Required action — Every record must come back unchanged, apart from the pictures, which are dropped.

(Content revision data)

*** Block opens ***

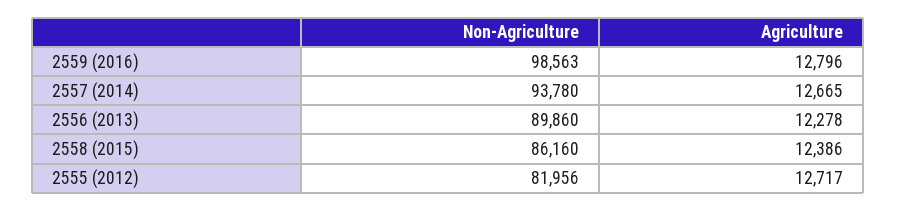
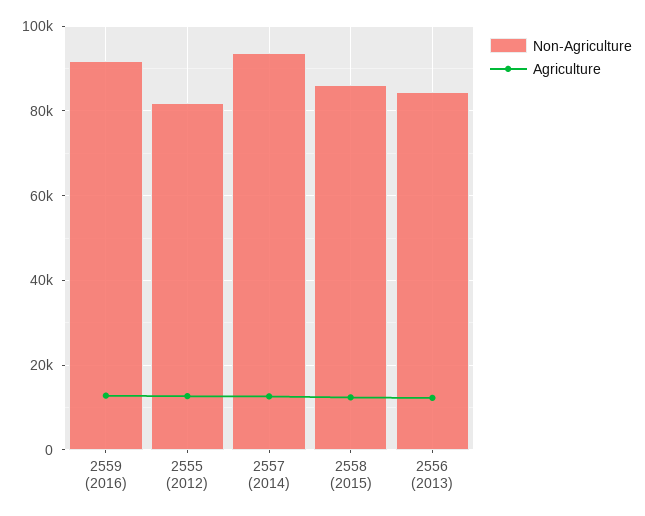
  {
    "Non-Agriculture": {
-     "2559 (2016)": 98563,
+     "2559 (2016)": 92000,
      "2557 (2014)": 93780,
-     "2556 (2013)": 89860,
+     "2556 (2013)": 84000,
      "2558 (2015)": 86160,
      "2555 (2012)": 81956
    },
    "Agriculture": {
      "2559 (2016)": 12796,
      "2557 (2014)": 12665,
      "2556 (2013)": 12278,
      "2558 (2015)": 12386,
      "2555 (2012)": 12717
    }
  }

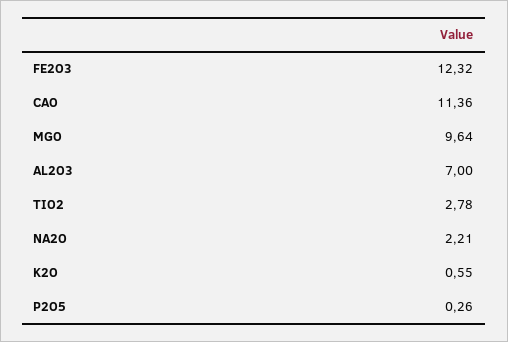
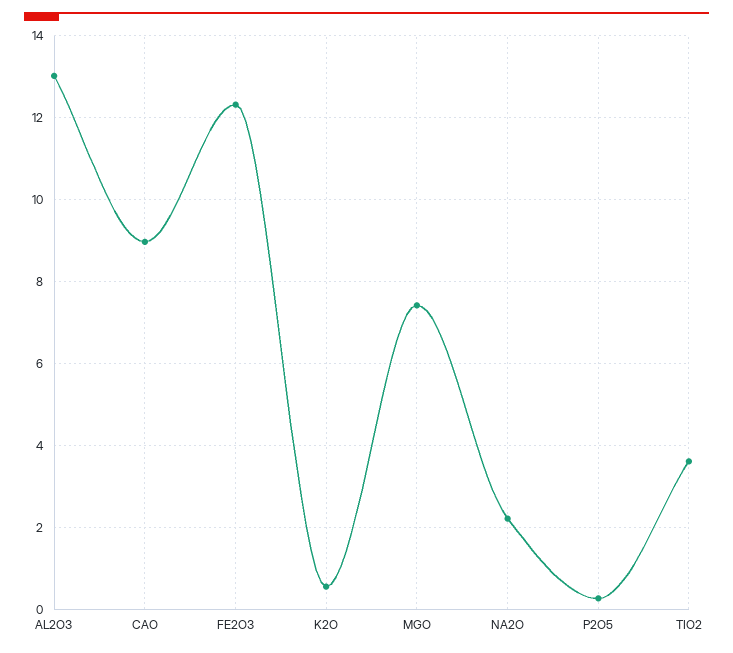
  {
    "FE2O3": 12.32,
-   "CAO": 11.36,
+   "CAO": 9,
-   "MGO": 9.64,
+   "MGO": 7.4,
-   "AL2O3": 7,
+   "AL2O3": 13,
-   "TIO2": 2.78,
+   "TIO2": 3.6,
    "NA2O": 2.21,
    "K2O": 0.55,
    "P2O5": 0.26
  }

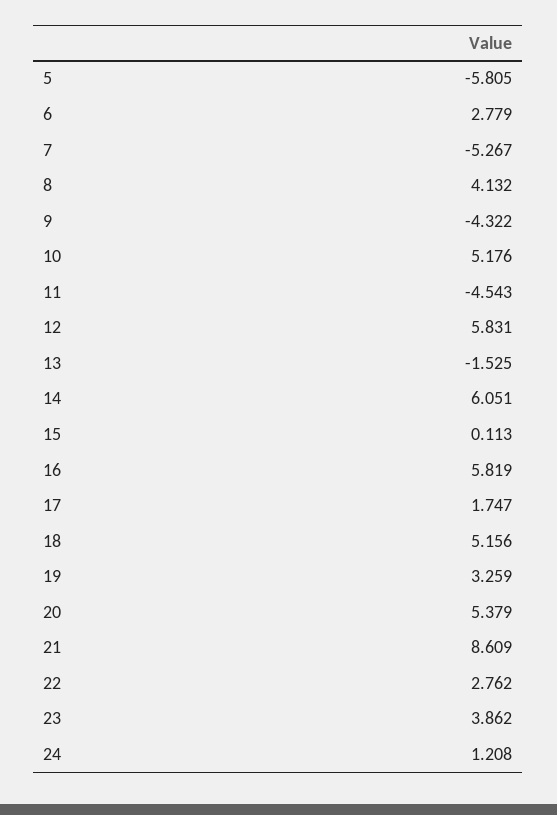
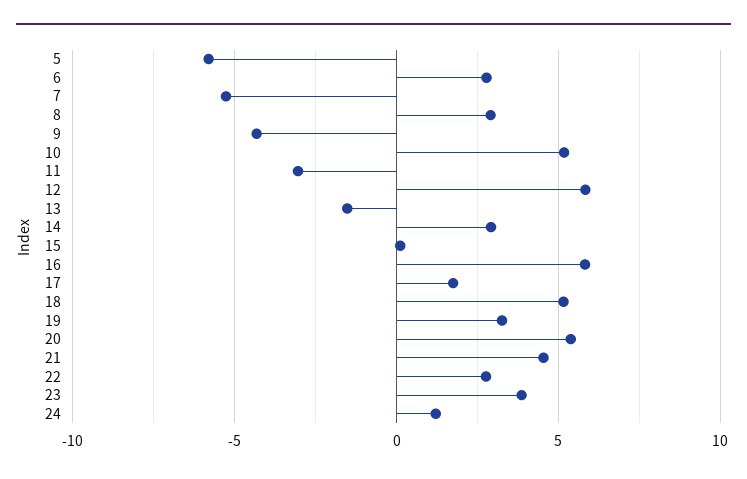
  {
    "5": -5.805,
    "6": 2.779,
    "7": -5.267,
-   "8": 4.132,
+   "8": 3,
    "9": -4.322,
    "10": 5.176,
-   "11": -4.543,
+   "11": -3,
    "12": 5.831,
    "13": -1.525,
-   "14": 6.051,
+   "14": 3,
    "15": 0.113,
    "16": 5.819,
    "17": 1.747,
    "18": 5.156,
    "19": 3.259,
    "20": 5.379,
-   "21": 8.609,
+   "21": 4.5,
    "22": 2.762,
    "23": 3.862,
    "24": 1.208
  }

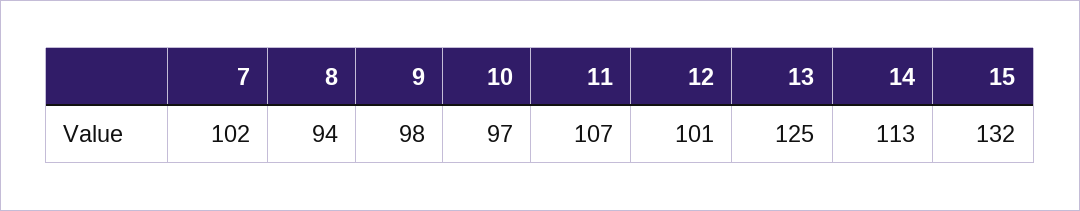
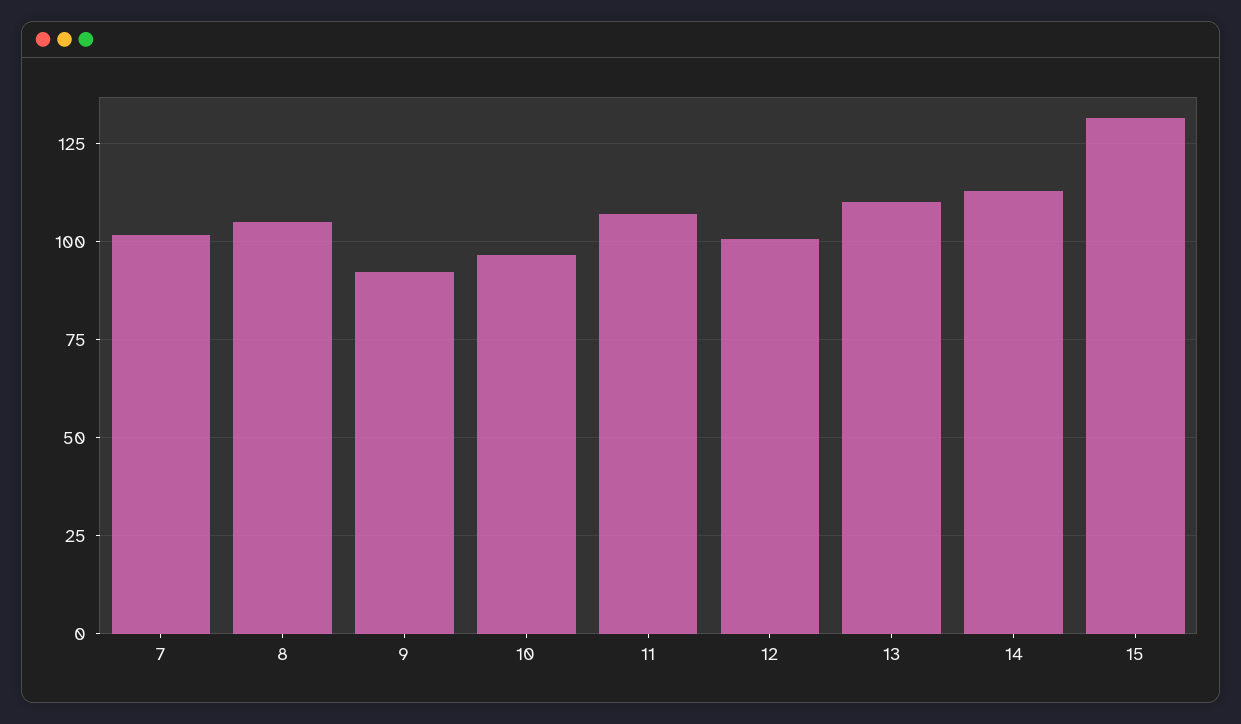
  {
    "7": 102,
-   "8": 94,
+   "8": 105,
-   "9": 98,
+   "9": 92.5,
    "10": 97,
    "11": 107,
    "12": 101,
-   "13": 125,
+   "13": 110,
    "14": 113,
    "15": 132
  }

*** Block closes ***

Response area —
  {
    "Non-Agriculture": {
-     "2559 (2016)": 98563,
+     "2559 (2016)": 92000,
      "2557 (2014)": 93780,
-     "2556 (2013)": 89860,
+     "2556 (2013)": 84000,
      "2558 (2015)": 86160,
      "2555 (2012)": 81956
    },
    "Agriculture": {
      "2559 (2016)": 12796,
      "2557 (2014)": 12665,
      "2556 (2013)": 12278,
      "2558 (2015)": 12386,
      "2555 (2012)": 12717
    }
  }

  {
    "FE2O3": 12.32,
-   "CAO": 11.36,
+   "CAO": 9,
-   "MGO": 9.64,
+   "MGO": 7.4,
-   "AL2O3": 7,
+   "AL2O3": 13,
-   "TIO2": 2.78,
+   "TIO2": 3.6,
    "NA2O": 2.21,
    "K2O": 0.55,
    "P2O5": 0.26
  }

  {
    "5": -5.805,
    "6": 2.779,
    "7": -5.267,
-   "8": 4.132,
+   "8": 3,
    "9": -4.322,
    "10": 5.176,
-   "11": -4.543,
+   "11": -3,
    "12": 5.831,
    "13": -1.525,
-   "14": 6.051,
+   "14": 3,
    "15": 0.113,
    "16": 5.819,
    "17": 1.747,
    "18": 5.156,
    "19": 3.259,
    "20": 5.379,
-   "21": 8.609,
+   "21": 4.5,
    "22": 2.762,
    "23": 3.862,
    "24": 1.208
  }

  {
    "7": 102,
-   "8": 94,
+   "8": 105,
-   "9": 98,
+   "9": 92.5,
    "10": 97,
    "11": 107,
    "12": 101,
-   "13": 125,
+   "13": 110,
    "14": 113,
    "15": 132
  }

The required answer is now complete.